Business Insider’s Australia edition was first to the news that a three-year research project by the University of Technology Sydney and Bod Australia has turned up a new “family of proteins in human cells that acting as anti-ageing [sic] agents.”
Having made this discovery, “BOD and UTS are [now] exploring the combination of those proteins with CBD in topical anti-ageing creams,” the BI item posted last week reported. Adele Hosseini, Bod’s chief scientific officer, also went one step further. In an interview with BI, she made the additional claim that “CBD by itself does have some antioxidant properties as well.”
Unfortunately for Bod, they’re a bit late to the punch. There are already numerous anti-aging skin creams with CBD in them available on the market, in drugstores as well as through Amazon or other online retailers.
And though most CBD users appear to be attempting to solve pain, anxiety, depression and insomnia before having the time and space to worry about their youthful appearance, cannabis’s value as a general anti-oxidant is already relatively well-known.
“Cannabis is filled with antioxidants, like vitamin A, vitamin D, and vitamin E, all of which will be helpful in preventing damage and premature crepe-iness under your eyes,” Boston-area dermatologist Joyce Imahiyerobo-Ip told Marie Claire in a 2017 interview. (The author of that piece went on a “CBD-only” beauty-care product “diet” for a month — and absolutely loved it, for what that’s worth.)
This means that all cannabis, not just a concoction that includes a hemp-derived CBD extract, might help preserve the skin.
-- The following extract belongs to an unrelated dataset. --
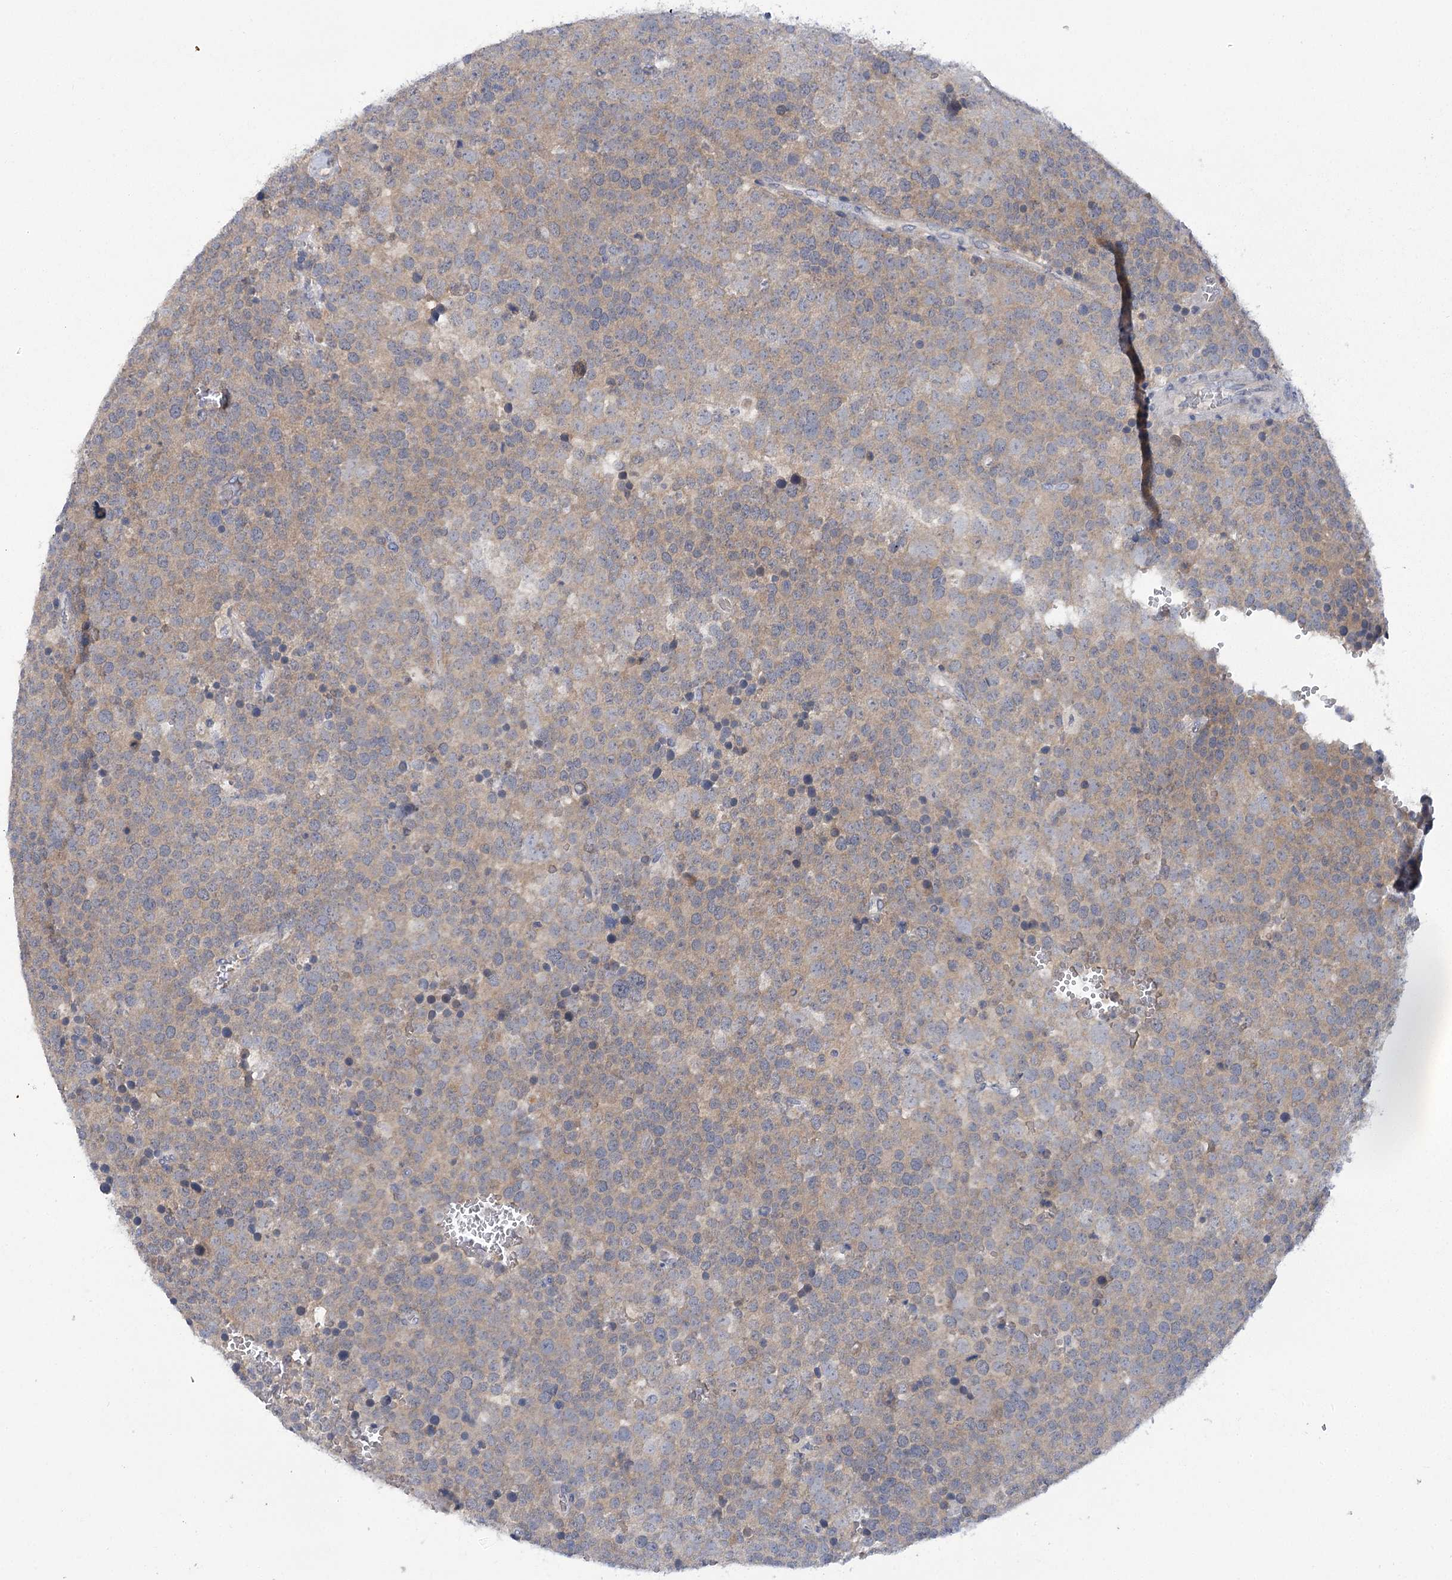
{"staining": {"intensity": "weak", "quantity": "25%-75%", "location": "cytoplasmic/membranous"}, "tissue": "testis cancer", "cell_type": "Tumor cells", "image_type": "cancer", "snomed": [{"axis": "morphology", "description": "Seminoma, NOS"}, {"axis": "topography", "description": "Testis"}], "caption": "An immunohistochemistry histopathology image of tumor tissue is shown. Protein staining in brown shows weak cytoplasmic/membranous positivity in seminoma (testis) within tumor cells.", "gene": "DCUN1D1", "patient": {"sex": "male", "age": 71}}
This also means that you could get antioxidants from cannabis, or a product that contains cannabis or a cannabis extract, like CBD, or you could get antioxidants from somewhere else entirely.
This also means that the value of CBD-rich anti-aging products might be debatable — not because they don’t work (they might!) but because other products that are cheaper or more widely available may work just as well as the $89.99 “Defynt CBD Skin Serum” sold by Kush Queen, or the CBD anti-aging cream “with apple stem cells” sold by Kushly.
Maybe the best fact to keep in mind here is the finding that 80% of all “extrinsic skin damage” is caused by exposure to the sun, with alcohol intake, bad diet, stress, and damage from free-radicals making up the rest. If shopping for CBD skin creams keeps you mellow — and keeps you inside, and away from the sun — you just may find that it benefits, if not in the way you (or the product you’re buying) anticipate.